Text provided:
Checks, Drafts, or Orders
All checks, drafts, or other orders for the payment of money, notes, or
other evidences of indebtedness issued in the name of the organization
shall be signed by such officer or officers, agent or agents of the organization
and in such manner as shall from time to time be determined by resolution
of the board of directors.
Deposits
All funds of the organization not otherwise employed shall be deposited
from time to time to the credit of the organization in such banks, trust
companies, or other depositaries as the board of directors may select.
ARTICLE SIX
FISCAL YEAR
The fiscal year of the corporation shall be the first day of January of
each year and end at midnight on the 31st day of December of that year.
ARTICLE SEVEN
WAIVER OF NOTICE
Whenever any notice is required to be given to any member or director
of the organization under the provisions of these bylaws or under the
provisions of law, a waiver thereof in writing, signed by the person or
persons entitled to such notice, whether before or after the time stated
therein, shall be deemed equivalent to the giving of such notice.

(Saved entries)
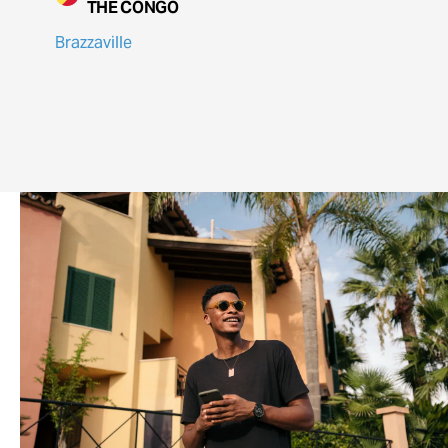
THE CONGO
Brazzaville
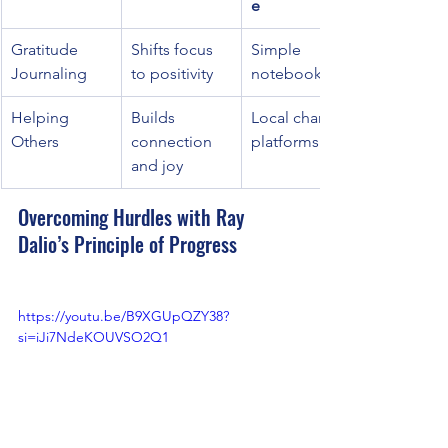
e
Gratitude 
Shifts focus 
Simple 
Journaling
to positivity
notebook
Helping 
Builds 
Local charity 
Others
connection 
platforms
and joy
Overcoming Hurdles with Ray 
Dalio’s Principle of Progress
https://youtu.be/B9XGUpQZY38?
si=iJi7NdeKOUVSO2Q1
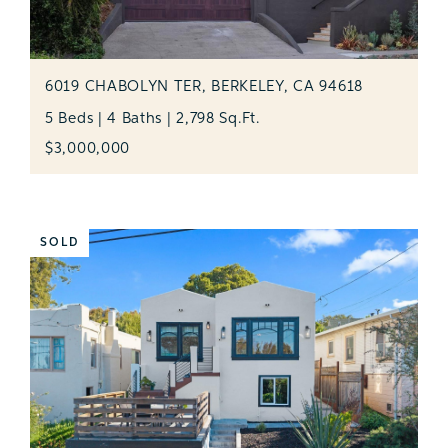
6019 CHABOLYN TER, BERKELEY, CA 94618
5 Beds | 4 Baths | 2,798 Sq.Ft.
$3,000,000
SOLD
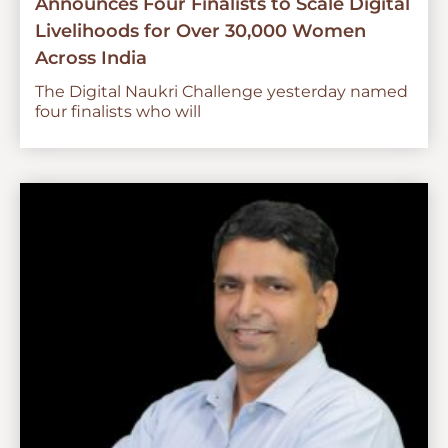
Announces Four Finalists to Scale Digital
Livelihoods for Over 30,000 Women
Across India
The Digital Naukri Challenge yesterday named
four finalists who will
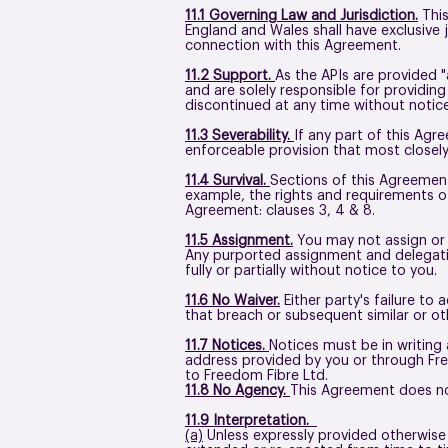
11.1 Governing Law and Jurisdiction.
This
England and Wales shall have exclusive j
connection with this Agreement.
11.2 Support.
As the APIs are provided "
and are solely responsible for providin
discontinued at any time without notice 
11.3 Severability.
If any part of this Agr
enforceable provision that most closely
11.4 Survival.
Sections of this Agreement 
example, the rights and requirements of 
Agreement: clauses 3, 4 & 8.
11.5 Assignment.
You may not assign or d
Any purported assignment and delegation
fully or partially without notice to you.
11.6 No Waiver.
Either party's failure to
that breach or subsequent similar or o
11.7 Notices.
Notices must be in writing
address provided by you or through Free
to Freedom Fibre Ltd.
11.8 No Agency.
This Agreement does not
11.9 Interpretation.
(a)
Unless expressly provided otherwise i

Problem details: Rewrite the paragraph of the bylaws excerpt that begins "Whenever any notice is required" as a short bulleted list, keeping its main facts. These entries come from a separate source.

Response to this task:
- Applies whenever notice must be given to a member or director of the organization under these bylaws or under law.
- A written waiver, signed by the person or persons entitled to the notice, counts the same as giving the notice.
- The waiver may be signed before or after the time stated in it.